Enfin, la disposition en cause ayant pour but, comme il est dit en B.2.6, de pallier l'absence d'un régime de « réserve de liquidation » pour les exercices comptables 2012 et 2013, le système qu'elle met en place est semblable à celui-ci. Il est dès lors raisonnablement justifié que, comme la « réserve de liquidation », la « réserve de liquidation spéciale » ne puisse être constituée que par l'affectation du bénéfice comptable après impôt de l'exercice comptable clôturé et non par d'anciennes réserves imposées accumulées dans le passé.

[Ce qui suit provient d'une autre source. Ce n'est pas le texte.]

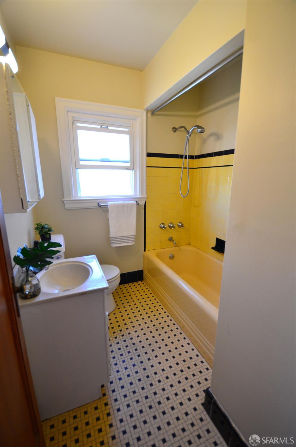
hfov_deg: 77.1
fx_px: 186
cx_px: 148
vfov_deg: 100.5
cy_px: 224
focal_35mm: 15
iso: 640
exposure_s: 1/125
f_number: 3.5
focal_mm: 10
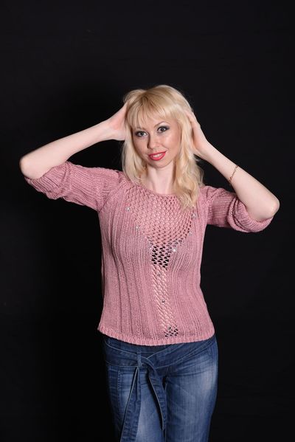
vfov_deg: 23.9
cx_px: 148
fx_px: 1044
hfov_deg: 16.1
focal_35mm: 85
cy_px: 221
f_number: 4.5
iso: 100
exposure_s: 1/160
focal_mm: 85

B.10. L'article 541 du CIR 1992, interprété en ce sens qu'un contribuable qui a distribué le bénéfice comptable de ses bilans au 31 décembre 2012 et au 31 décembre 2013 ne pouvait constituer une réserve de liquidation spéciale à hauteur du bénéfice comptable après impôt des exercices de référence que moyennant la déduction du bénéfice distribué, n'est pas incompatible avec les articles 10 et 11 de la Constitution.

Par ces motifs, la Cour dit pour droit : L'article 541 du Code des impôts sur les revenus 1992, interprété en ce sens qu'un contribuable qui a distribué le bénéfice comptable de ses bilans au 31 décembre 2012 et au 31 décembre 2013 ne pouvait constituer une réserve de liquidation spéciale à hauteur du bénéfice comptable après impôt des exercices de référence que moyennant la déduction du bénéfice distribué, ne viole pas les articles 10 et 11 de la Constitution.

Ainsi rendu en langue française et en langue néerlandaise, conformément à l'article 65 de la loi spéciale du 6 janvier 1989 sur la Cour constitutionnelle, le 17 mars 2022.